◆ **Page images and extracted text**
------

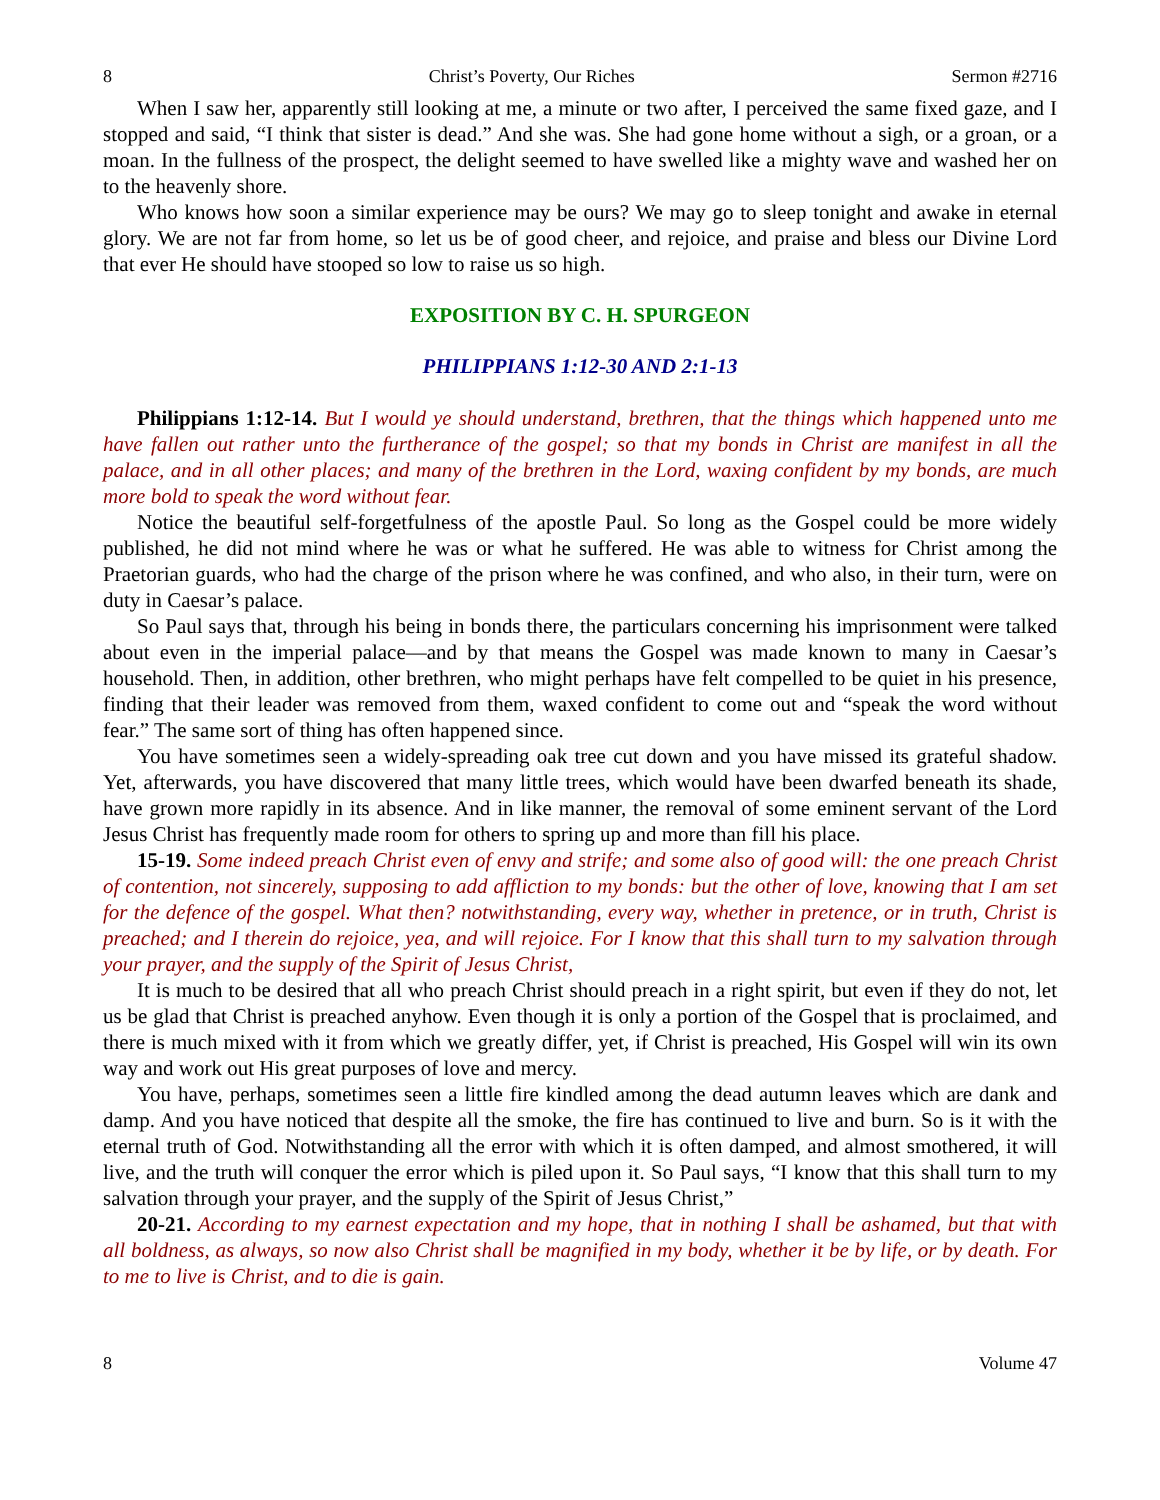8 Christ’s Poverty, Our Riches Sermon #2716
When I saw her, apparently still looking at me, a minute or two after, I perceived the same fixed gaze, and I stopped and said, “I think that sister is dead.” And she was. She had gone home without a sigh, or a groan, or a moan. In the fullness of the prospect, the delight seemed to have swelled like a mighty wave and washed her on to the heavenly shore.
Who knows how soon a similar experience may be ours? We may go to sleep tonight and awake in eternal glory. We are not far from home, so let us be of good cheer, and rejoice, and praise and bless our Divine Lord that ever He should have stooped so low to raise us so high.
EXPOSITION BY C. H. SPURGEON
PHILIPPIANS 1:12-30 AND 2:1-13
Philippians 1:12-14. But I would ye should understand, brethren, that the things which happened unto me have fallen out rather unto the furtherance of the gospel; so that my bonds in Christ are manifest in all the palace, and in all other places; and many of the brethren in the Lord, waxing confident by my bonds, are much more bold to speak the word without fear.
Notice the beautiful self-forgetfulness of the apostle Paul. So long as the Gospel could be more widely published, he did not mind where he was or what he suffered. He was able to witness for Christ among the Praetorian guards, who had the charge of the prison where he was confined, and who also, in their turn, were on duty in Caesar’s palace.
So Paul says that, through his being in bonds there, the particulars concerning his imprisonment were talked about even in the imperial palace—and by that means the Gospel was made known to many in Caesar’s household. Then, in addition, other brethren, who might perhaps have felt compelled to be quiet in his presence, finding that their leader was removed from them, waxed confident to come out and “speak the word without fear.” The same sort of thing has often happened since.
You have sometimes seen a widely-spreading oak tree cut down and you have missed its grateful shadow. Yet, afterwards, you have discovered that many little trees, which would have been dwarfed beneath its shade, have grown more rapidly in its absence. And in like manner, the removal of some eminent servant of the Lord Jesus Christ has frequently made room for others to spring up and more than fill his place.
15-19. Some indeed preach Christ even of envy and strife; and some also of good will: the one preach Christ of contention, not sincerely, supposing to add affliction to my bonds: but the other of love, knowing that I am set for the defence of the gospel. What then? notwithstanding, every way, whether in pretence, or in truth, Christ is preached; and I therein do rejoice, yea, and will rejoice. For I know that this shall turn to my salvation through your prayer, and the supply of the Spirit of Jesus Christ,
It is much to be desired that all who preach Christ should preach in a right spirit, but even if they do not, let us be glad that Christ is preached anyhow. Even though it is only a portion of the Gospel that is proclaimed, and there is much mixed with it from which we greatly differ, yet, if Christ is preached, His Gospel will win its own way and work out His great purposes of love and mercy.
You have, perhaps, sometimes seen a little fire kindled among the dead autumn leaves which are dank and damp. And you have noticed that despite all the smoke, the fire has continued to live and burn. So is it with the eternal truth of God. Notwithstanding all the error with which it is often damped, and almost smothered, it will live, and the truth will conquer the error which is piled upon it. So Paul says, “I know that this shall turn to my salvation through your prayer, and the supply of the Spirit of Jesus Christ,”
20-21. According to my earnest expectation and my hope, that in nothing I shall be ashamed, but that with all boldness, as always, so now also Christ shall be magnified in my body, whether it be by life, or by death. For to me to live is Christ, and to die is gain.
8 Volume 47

------

◆ **BRIEF**
Above are some lines. Repeat exactly, and only, those from the line that has "PHILIPPIANS 1:12-30 AND 2:1-13" through the line that has "So Paul says that, through".

◆ **ANSWER TO THIS TASK**
PHILIPPIANS 1:12-30 AND 2:1-13
Philippians 1:12-14. But I would ye should understand, brethren, that the things which happened unto me have fallen out rather unto the furtherance of the gospel; so that my bonds in Christ are manifest in all the palace, and in all other places; and many of the brethren in the Lord, waxing confident by my bonds, are much more bold to speak the word without fear.
Notice the beautiful self-forgetfulness of the apostle Paul. So long as the Gospel could be more widely published, he did not mind where he was or what he suffered. He was able to witness for Christ among the Praetorian guards, who had the charge of the prison where he was confined, and who also, in their turn, were on duty in Caesar’s palace.
So Paul says that, through his being in bonds there, the particulars concerning his imprisonment were talked about even in the imperial palace—and by that means the Gospel was made known to many in Caesar’s household. Then, in addition, other brethren, who might perhaps have felt compelled to be quiet in his presence, finding that their leader was removed from them, waxed confident to come out and “speak the word without fear.” The same sort of thing has often happened since.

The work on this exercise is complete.